Pregnancy is a weird experience. There are so many wonderful and amazing things happening to your body….while so many awful and uncomfortable things are happening at the same time (like, say…itchy armpits). It’s an experience which, upon its occurring a second time is familiar, but still new. You know what they say…every pregnancy is different.
But what isn’t different is the intimacy you feel with your baby as you feel it move inside you. The gentle nudges. The little ripples. The sudden kicks. The increasing and almost painful pressure points when the baby insistently pushes in just one spot. The all out rumbles, as your little one is almost certainly doing a jig and making your belly dance.
To me, this is the best part of pregnancy. Sure it’s wonderful knowing I’m sheltering and nurturing and growing a child….but it’s the physicality of FEELING that child inside me that I love. That’s the feeling I want to remember, and that I wish I could somehow record and preserve.

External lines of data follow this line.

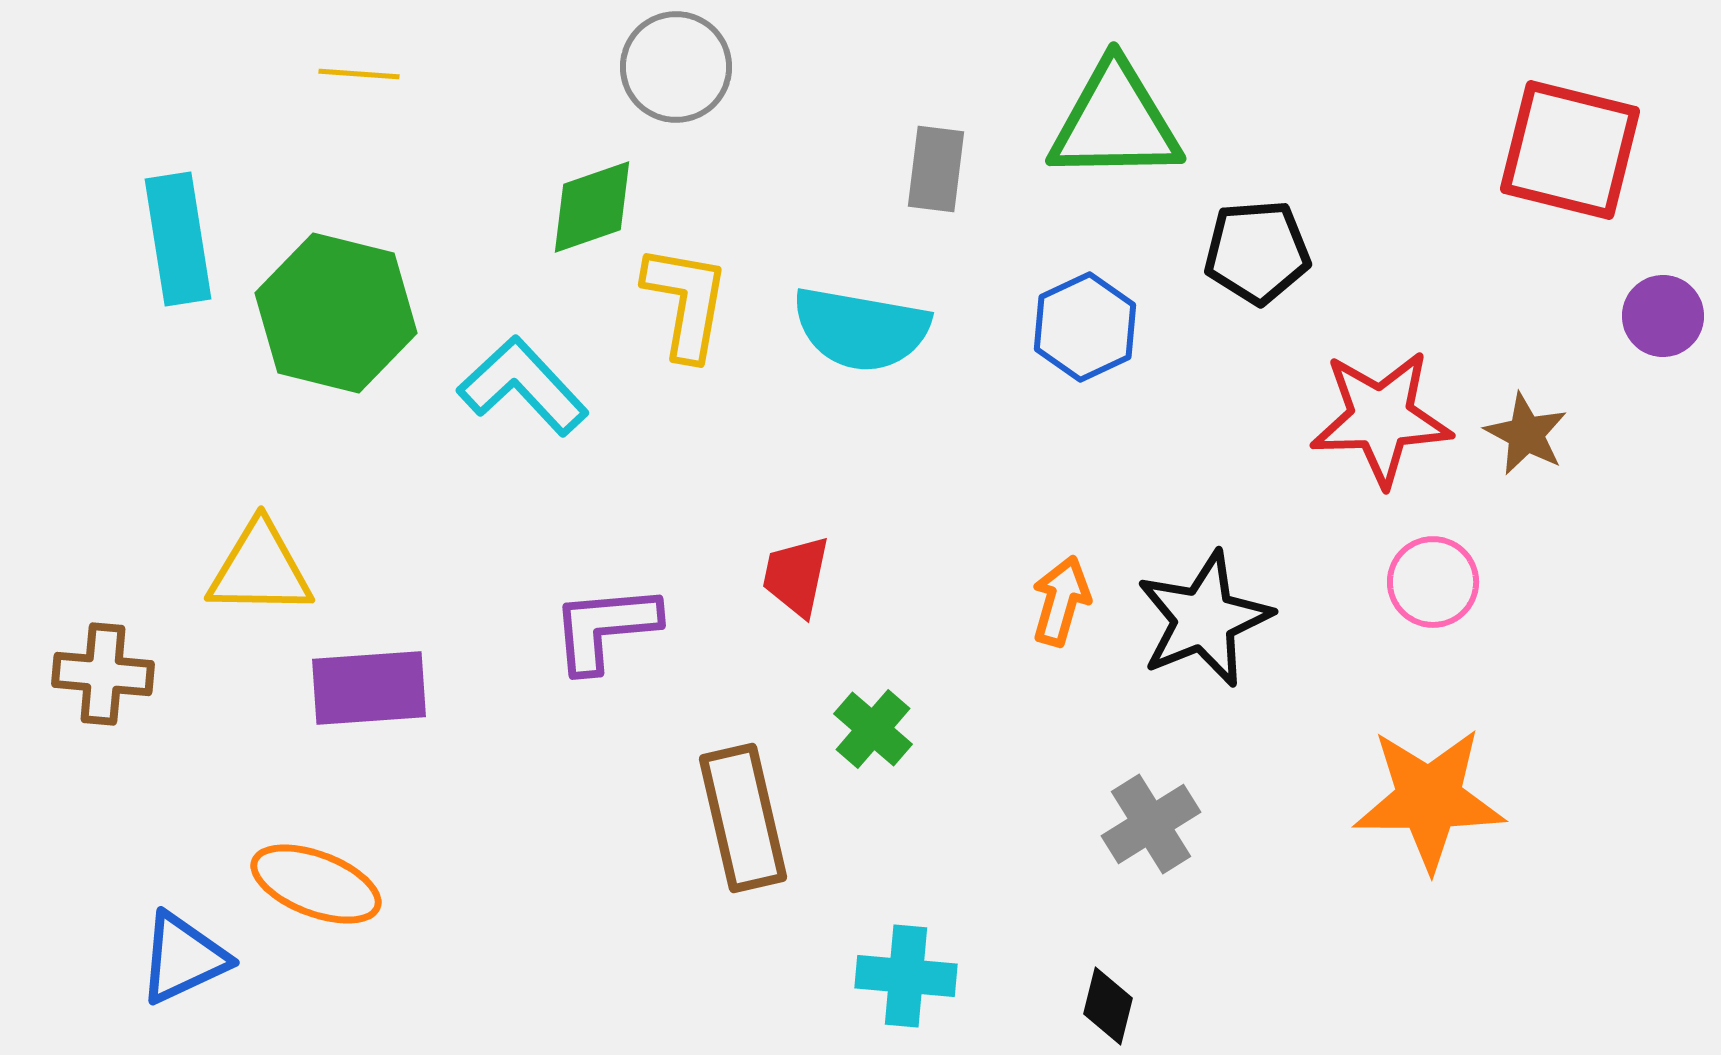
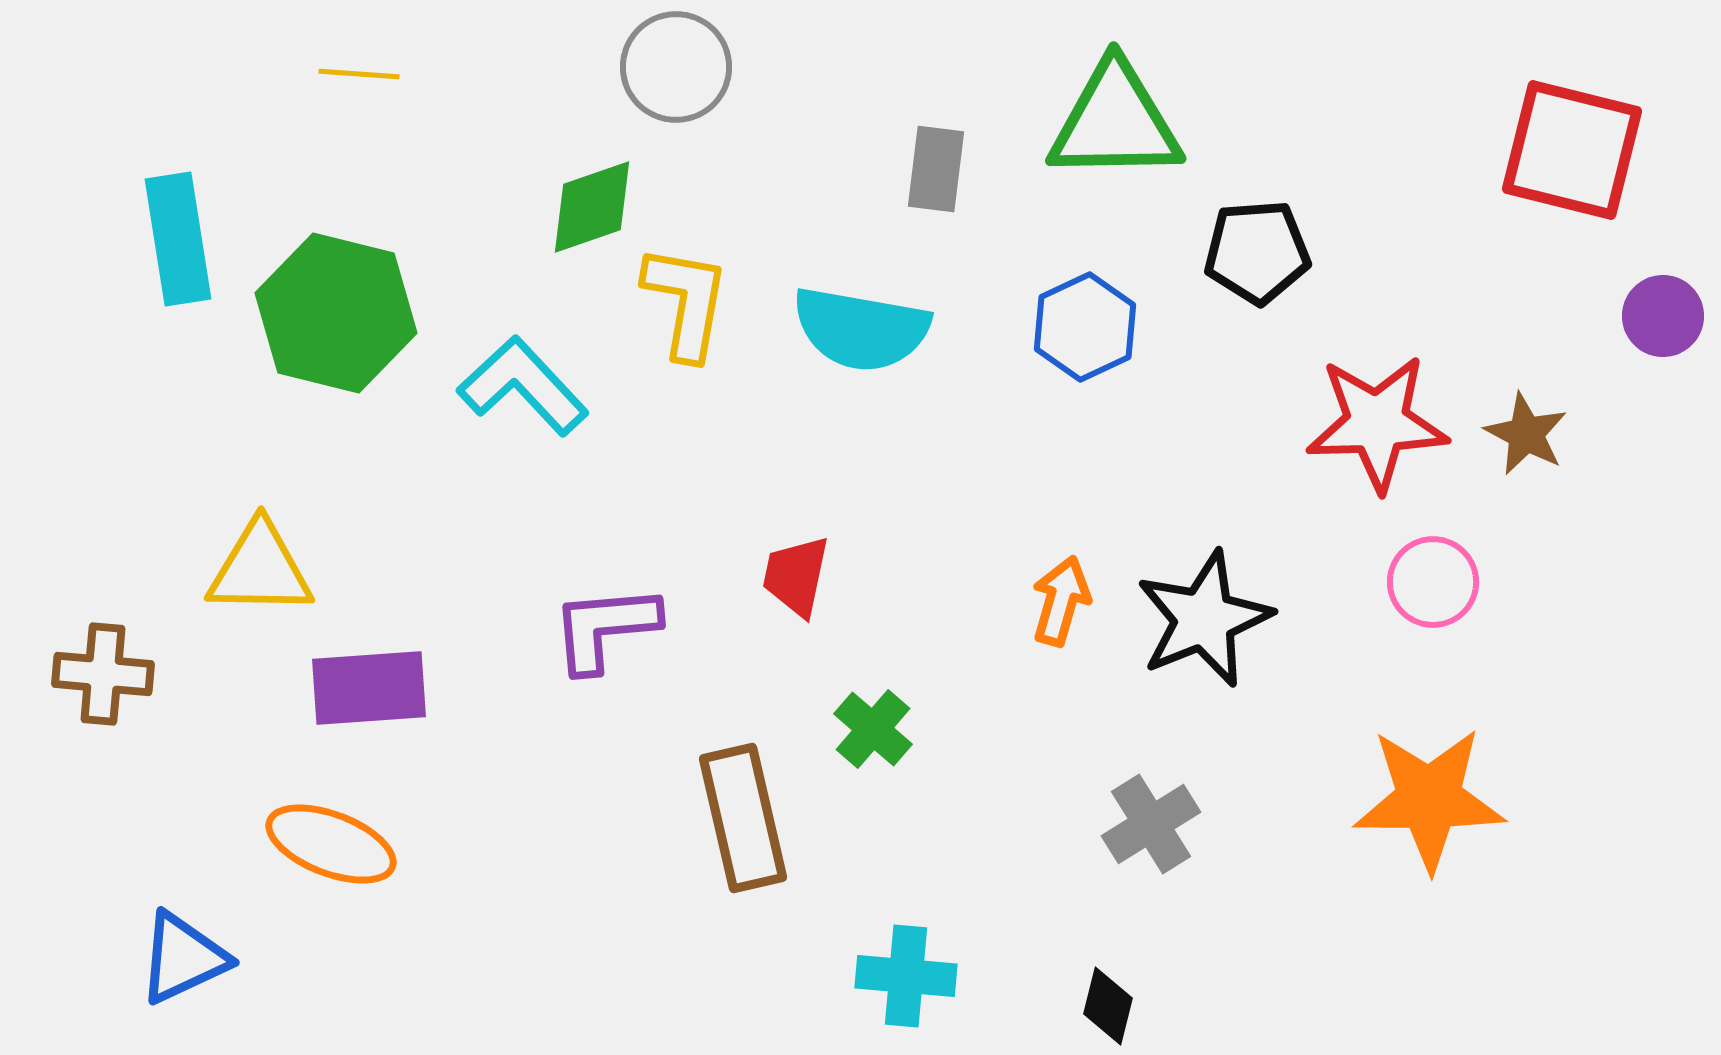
red square: moved 2 px right
red star: moved 4 px left, 5 px down
orange ellipse: moved 15 px right, 40 px up
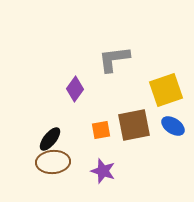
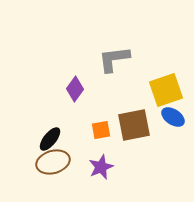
blue ellipse: moved 9 px up
brown ellipse: rotated 12 degrees counterclockwise
purple star: moved 2 px left, 4 px up; rotated 30 degrees clockwise
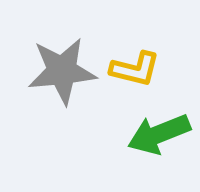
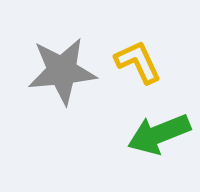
yellow L-shape: moved 3 px right, 7 px up; rotated 129 degrees counterclockwise
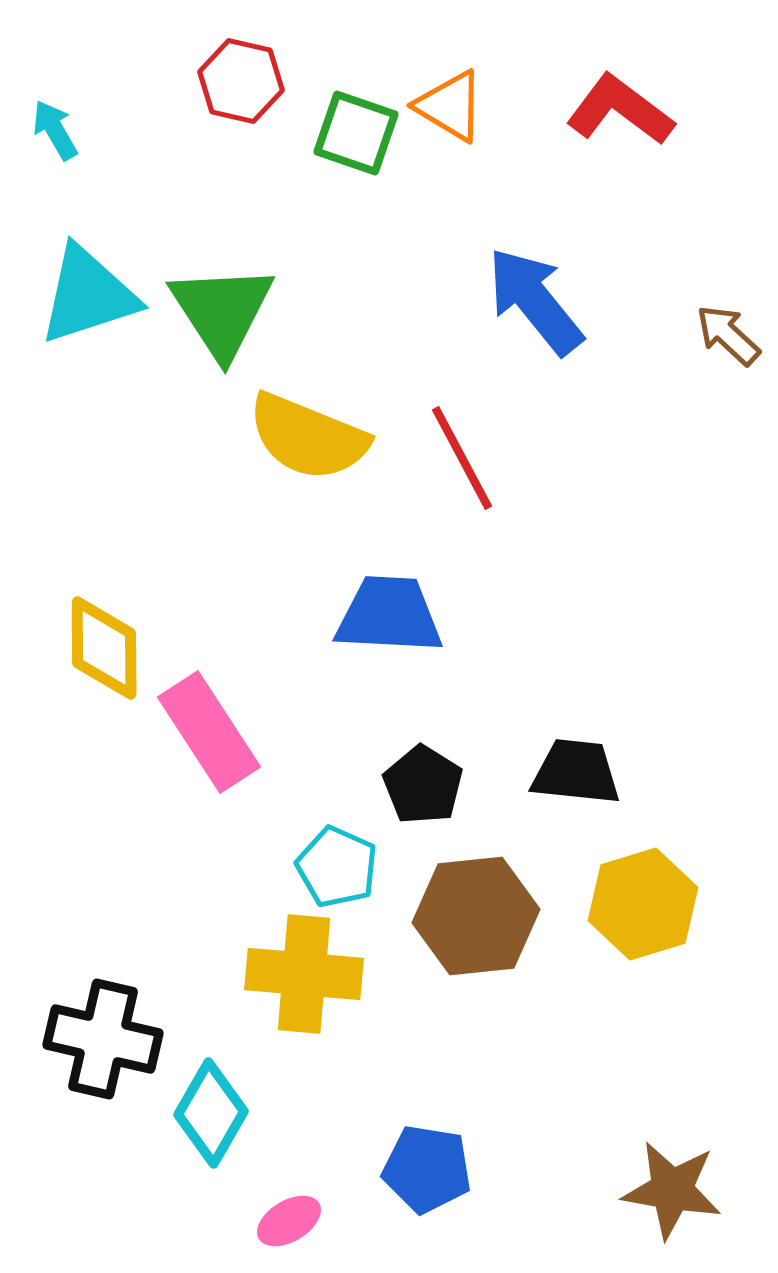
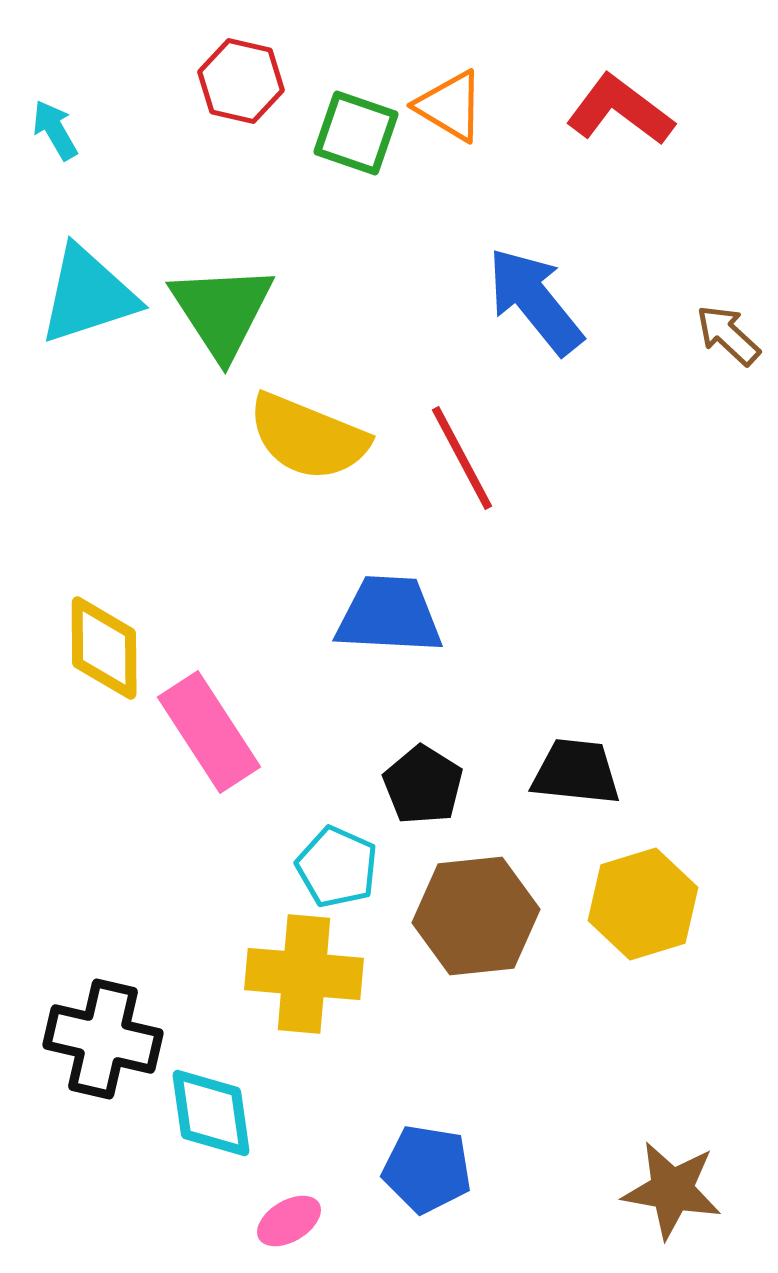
cyan diamond: rotated 38 degrees counterclockwise
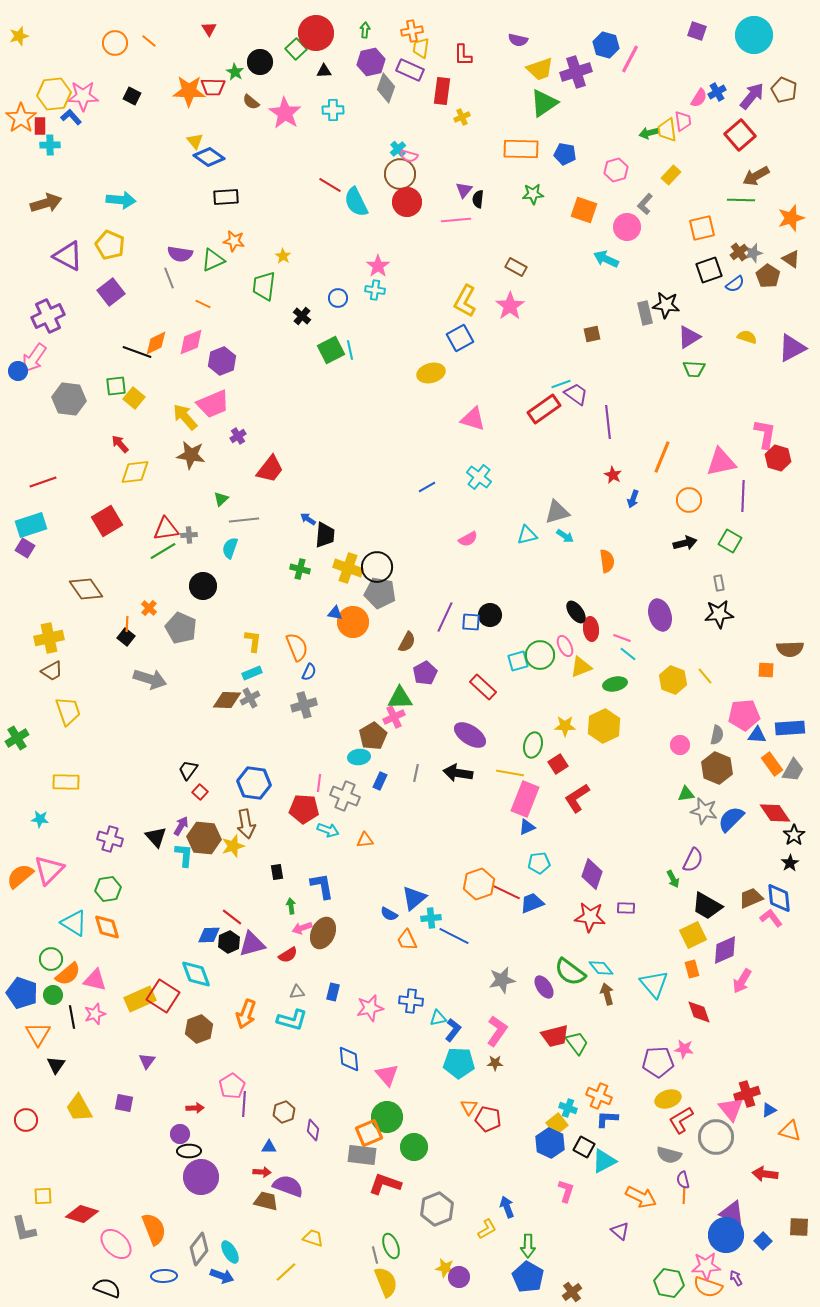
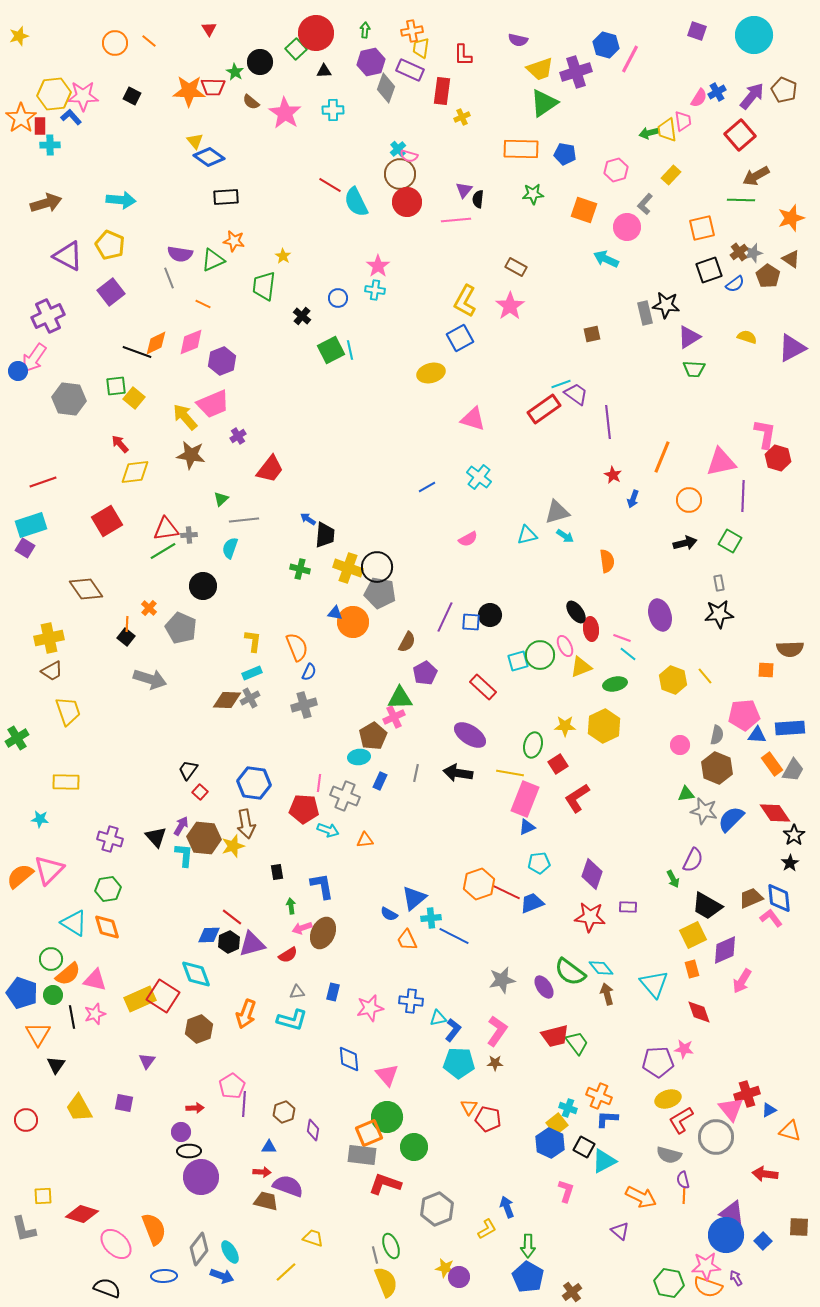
purple rectangle at (626, 908): moved 2 px right, 1 px up
purple circle at (180, 1134): moved 1 px right, 2 px up
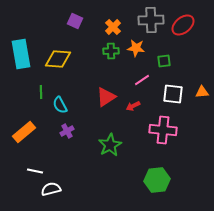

Because although I’d generally remembered how wonderful it was to feel a baby kicking inside of me, and I immediately recognized that first kick with baby #2, I’d mostly forgotten the actual sensation of it.
And once this baby is born I’ll forget it again.
So as I enter the final stretch (only one month to go!) I find myself trying to remember to pay attention to those kicks. To not get annoyed when baby pushes with all her might in that same exact spot, over and over again. To stop what I’m doing to enjoy the nudges, and the jigs.